David Brooks says that spiraling Medicare costs, which the American public shows no willingness to rein in, are going to inexorably squeeze out other programs over the next couple of decades:
Advocates for children, education and the poor don’t even try to defend their programs by lobbying for cutbacks in Medicare. They know that given the choice, voters and politicians care more about middle-class seniors than about poor children.
So far, defense budgets have not been squeezed by the Medicare vice. But that is about to change....As the federal government becomes a health care state, there will have to be a generation of defense cuts that overwhelm anything in recent history.
This, he says, is why Obama has nominated Chuck Hagel to be defense secretary. Obama knows that the defense budget needs to be cut, and he thinks Hagel is the guy who can do it.
Although I agree that Obama wants Hagel to cut Pentagon spending, I'm less pessimistic than Brooks about healthcare funding for two reasons. First, Brooks thinks that "Democrats had their best chance in a generation to raise revenue just now, and all they got was a measly $600 billion over 10 years." That's true, but this was an outcome based on the politics of 2012. Healthcare is a long-term problem, and the politics of taxes may change dramatically as the necessary tradeoffs become clear and political coalitions change in the future. I wouldn't be at all surprised if taxes rise fairly significantly over the next decade, especially if the Republican Party continues its headlong plummet into regional and demographic oblivion and can no longer offer any serious opposition to tax increases.
Second, Brooks says flatly that "there are no conceivable tax increases that can keep up" with projected Medicare outlays. But this simply isn't true. Even the usual scary CBO projections only suggest that federal healthcare spending (Medicare+Medicaid+CHIP+Obamacare) will rise from about 5 percent of GDP today to about 9 percent of GDP by 2035. That's nothing to sneeze at, but at the same time it's hardly inconceivable that we can raise taxes by 4 percent of GDP over the next two decades. That's a very long time to assume that American politics will stay the same as it is today.

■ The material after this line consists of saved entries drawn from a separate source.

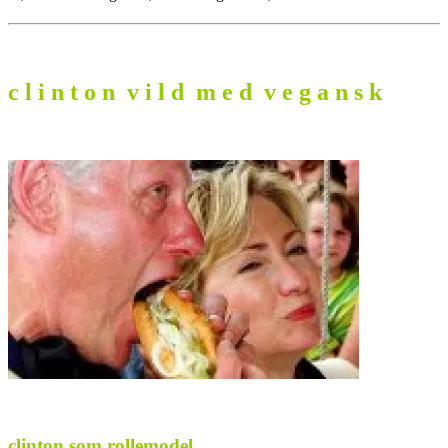
c l i n t o n v i l d m e d v e g a n s k
.
clinton som rollemodel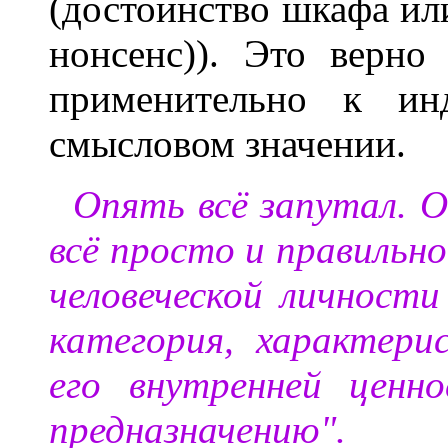
(достоинство шкафа и
нонсенс)). Это верно
применительно к ин
смысловом значении.
Опять всё запутал. 
всё просто и правильн
человеческой личности
категория, характери
его внутренней ценн
предназначению".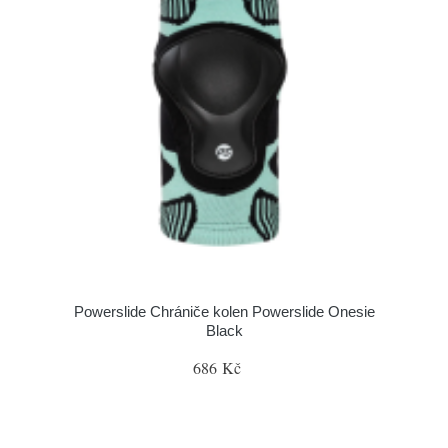
Powerslide Chrániče kolen Powerslide Onesie
Black
686 Kč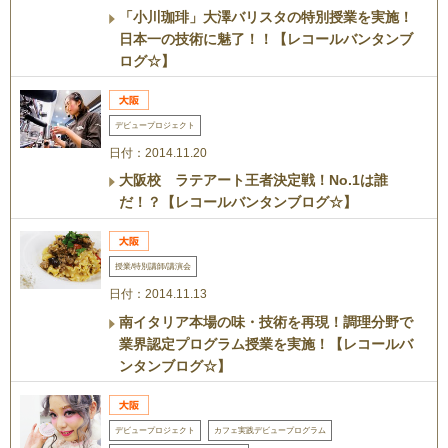
「小川珈琲」大澤バリスタの特別授業を実施！
日本一の技術に魅了！！【レコールバンタンブ
ログ☆】
デビュープロジェクト
日付：2014.11.20
大阪校 ラテアート王者決定戦！No.1は誰
だ！？【レコールバンタンブログ☆】
授業/特別講師/講演会
日付：2014.11.13
南イタリア本場の味・技術を再現！調理分野で
業界認定プログラム授業を実施！【レコールバ
ンタンブログ☆】
デビュープロジェクト
カフェ実践デビュープログラム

What's more, there's some good news on the healthcare front: we're now in our third straight year of low growth rates for healthcare spending—and that's before any of Obamacare's cost containment measures have kicked in. Is this just due to the recession? Maybe, but it's actually part of a long-term trend that's surprisingly promising looking. Sarah Kliff rounds up the evidence here. Beyond that, Obamacare's various cost-control initiatives are likely to have some effect, and so will public pressure eventually.
Put it all together, and it's entirely possible that federal healthcare spending will rise by only about 3 percent of GDP over the next 20 years. That's a lot of money, but it's not Armageddon. And trying to forecast anything farther out than that is a mug's game. We simply have no idea what the medical world will look like that far in the future.
Brooks is right that healthcare costs are by far the most important part of the federal budget going forward. Every other component of the budget is growing either slowly (Social Security) or not at all (domestic spending and defense spending). But he's not right that healthcare will inevitably swallow everything else. We can afford to spend another 3 or 4 points of GDP if we need to, and the political climate of today isn't necessarily the political climate of tomorrow. By the end of the decade, raising taxes modestly might not be quite the impossibility that it is today.